Immigrati, Bagnasco: Ue non abbandoni l'Italia. Accoglienza? Lampedusani siano d'esempio
Genova, 2 apr. - (Adnkronos) - Tutta l'Europa deve collaborare all'accoglienza dei profughi nordafricani, l'Italia non deve essere lasciata sola in questa emergenza. E' l'esortazione del cardinale Angelo Bagnasco, presidente della Cei e arcivescovo di Genova.
''L'Europa - ha detto il cardinale - è in debito verso l'Africa, pertanto è necessario che questo debito venga soddisfatto nel modo migliore più efficace possibile e quindi che l'Italia non sia lasciata sola rispetto a questa emergenza perché l'emergenza non è dell'Italia ma è di tutta l'Europa rispetto a queste popolazioni che chiedono la sicurezza di un domani.

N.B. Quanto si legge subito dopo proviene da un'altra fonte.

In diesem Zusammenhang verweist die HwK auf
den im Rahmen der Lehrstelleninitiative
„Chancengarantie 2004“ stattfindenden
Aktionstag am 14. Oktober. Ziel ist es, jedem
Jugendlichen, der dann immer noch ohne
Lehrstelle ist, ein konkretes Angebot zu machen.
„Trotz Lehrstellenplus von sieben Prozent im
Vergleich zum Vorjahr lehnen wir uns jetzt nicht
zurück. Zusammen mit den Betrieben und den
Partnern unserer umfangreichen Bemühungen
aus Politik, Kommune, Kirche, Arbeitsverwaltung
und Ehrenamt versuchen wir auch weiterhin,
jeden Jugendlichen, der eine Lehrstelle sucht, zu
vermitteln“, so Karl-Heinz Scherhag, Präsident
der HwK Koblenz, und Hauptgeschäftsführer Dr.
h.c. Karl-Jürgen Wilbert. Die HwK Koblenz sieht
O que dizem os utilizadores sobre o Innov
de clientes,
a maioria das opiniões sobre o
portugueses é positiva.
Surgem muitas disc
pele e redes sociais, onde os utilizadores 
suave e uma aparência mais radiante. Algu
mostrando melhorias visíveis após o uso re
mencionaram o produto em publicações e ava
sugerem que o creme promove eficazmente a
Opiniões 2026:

I vescovi europei, su nostra richiesta, stanno preparando una dichiarazione, un comunicato per richiamare la responsabilita' dell'Europa, che deve essere presente se vuole essere non un nome ma una realtà''.
Circa la paura in Italia di vedere le proprie città trasformarsi in tendopoli per accogliere gli immigrati, per Bagnasco il messaggio arriva dai lampedusani che ''sono stati e sono ammirevoli per l'esempio che danno di accoglienza, di umanità, di attenzione verso questa povera gente, di grande rispetto e di grande amore verso la povertà e il bisogno di queste persone che arrivano, almeno in parte, disperate da Paesi tormentati''.

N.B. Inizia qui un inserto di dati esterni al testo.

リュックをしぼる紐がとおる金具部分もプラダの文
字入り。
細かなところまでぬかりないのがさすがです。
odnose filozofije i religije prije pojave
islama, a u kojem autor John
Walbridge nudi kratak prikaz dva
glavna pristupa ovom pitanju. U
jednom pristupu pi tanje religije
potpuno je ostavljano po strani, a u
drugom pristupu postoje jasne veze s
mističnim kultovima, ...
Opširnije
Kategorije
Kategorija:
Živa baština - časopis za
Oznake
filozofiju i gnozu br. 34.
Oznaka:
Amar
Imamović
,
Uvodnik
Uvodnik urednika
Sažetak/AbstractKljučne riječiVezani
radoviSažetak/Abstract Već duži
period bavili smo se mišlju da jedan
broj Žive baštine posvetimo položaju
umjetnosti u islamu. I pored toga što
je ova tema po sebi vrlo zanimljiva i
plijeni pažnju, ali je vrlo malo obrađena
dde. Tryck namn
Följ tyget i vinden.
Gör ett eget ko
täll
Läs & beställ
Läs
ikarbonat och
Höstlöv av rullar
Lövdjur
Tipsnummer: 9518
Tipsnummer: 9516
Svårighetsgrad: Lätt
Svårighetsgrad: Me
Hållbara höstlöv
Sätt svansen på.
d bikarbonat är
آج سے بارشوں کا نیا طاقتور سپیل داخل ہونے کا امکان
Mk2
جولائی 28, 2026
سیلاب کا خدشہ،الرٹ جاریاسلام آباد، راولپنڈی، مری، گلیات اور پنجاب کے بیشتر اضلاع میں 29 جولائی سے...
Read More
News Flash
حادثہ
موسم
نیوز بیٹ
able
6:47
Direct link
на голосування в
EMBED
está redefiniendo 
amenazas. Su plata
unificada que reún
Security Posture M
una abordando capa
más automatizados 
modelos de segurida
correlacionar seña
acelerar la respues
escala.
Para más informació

Tuttavia il cardinale non nasconde che in mezzo al bisogno di tanta gente ''bisogna distinguere e individuare il vero bisogno, le vere situazioni, che richiedono, con giustizia e con amore, delle risposte adeguate. Questa è la cosa fondamentale, non è sempre facile, presumo, in concreto, è più facile a dirsi che a farsi, ma almeno il criterio deve essere questo''.

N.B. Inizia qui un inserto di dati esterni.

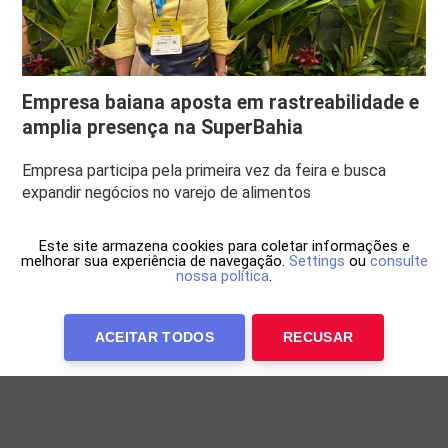
Empresa baiana aposta em rastreabilidade e
amplia presença na SuperBahia
Empresa participa pela primeira vez da feira e busca
expandir negócios no varejo de alimentos
Este site armazena cookies para coletar informações e
melhorar sua experiência de navegação.
Settings
ou
consulte
nossa política
.
ACEITAR TODOS
RECUSAR
Anuncie Conosco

Urgente, per il presidente dei vescovi è il che profughi e clandestini vengano messi al riparo dallo sfruttamento della criminalità, per questo ''diventa ancora più urgente una lettura intelligente ed efficace, anche se non facile, della situazione, che è complessa, cosi come è complessa la situazione dei Paesi del Nord Africa e della penisola arabica che in questo momento fronteggiano situazioni difficili''.